Mr Obama and the UN chief Ban Ki-moon led world powers in congratulating Mr Karzai, who was due to give a press conference about 10am local time today. But the US president said he had told his Afghan counterpart to make "a much more serious effort to eradicate corruption" while calling for a "new chapter" in co-operation between the two countries. "This has to be the point in time in which we begin to write a new chapter based on improved governance," Mr Obama said he had told Mr Karzai in a telephone call.
Mr Karzai "assured me that he understood the importance of this moment but... the truth is not going to be in words, it's going to be in deeds," Mr Obama added. Earlier the White House declared Mr Karzai the "legitimate leader of the country" but said it would begin "hard conversations" with the new president, with Mr Obama expected to make a decision on whether to deploy thousands more troops "in the coming weeks".
The former foreign minister, Abdullah Abdullah, quit the contest on Sunday, saying there were no safeguards against a repeat of widespread fraud that resulted in the throwing out of nearly a quarter of votes cast in August. Mr Karzai's anointment by the Independent Election Commission (IEC) followed intense diplomatic pressure and sought to draw a line under two months of political chaos in a war-torn nation where 100,000 Nato and US troops are battling an increasingly violent Taliban insurgency.
The UN chief met Mr Karzai and Mr Abdullah amid a concerted diplomatic push to bring a quick end to chaos that has undermined Western efforts to cultivate democracy in Afghanistan eight years after a US-led invasion.
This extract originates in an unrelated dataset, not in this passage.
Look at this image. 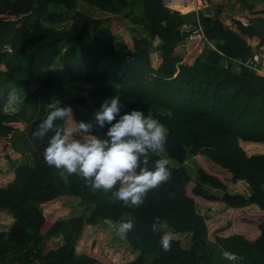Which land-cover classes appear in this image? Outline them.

IEC chief Azizullah Ludin, a Karzai appointee who oversaw a fraud-riddled first round, said the decision had been made in line with the provisions of Afghan electoral law and constitution and was "consistent with the high interest of the Afghan people".
The British prime minister Gordon Brown, whose country is the second biggest contributor of foreign troops in Afghanistan, telephoned Mr Karzai to urge him to plot a course of national unity. "They discussed the importance of the president moving quickly to set out a unifying programme for the future of Afghanistan," said a spokesman for Mr Brown. Nato powers France and Germany urged Mr Karzai to work with his defeated rival to end the political strife.
Congratulations also came from Pakistan and Russia, which said the election had "opened the way for the formation of the new national government, whose great task is the key problem of stabilising conditions in the country." There had been great unease about staging the November 7 poll at a time when a Taliban insurgency is gathering pace. The IEC's deputy chief electoral officer Zakria Barakzai said the commission would have been in breach of article 61 of the constitution ? which states two candidates must contest a runoff ? had they allowed the contest to go ahead without Abdullah.
First-round turnout was as low as five per cent on August 20 in areas worst hit by the Taliban insurgency and with the militia threatening fresh attacks, the numbers voting this time were likely to have been even lower. Analysts said Mr Karzai, already tainted by the first round fraud, would struggle to proclaim his legitimacy in such circumstances. After Mr Karzai snubbed a series of demands promoted by his rival as a chance to avoid a repeat of massive first-round fraud, Abdullah said Sunday that he saw no point in standing, but had stopped short of calling for a boycott.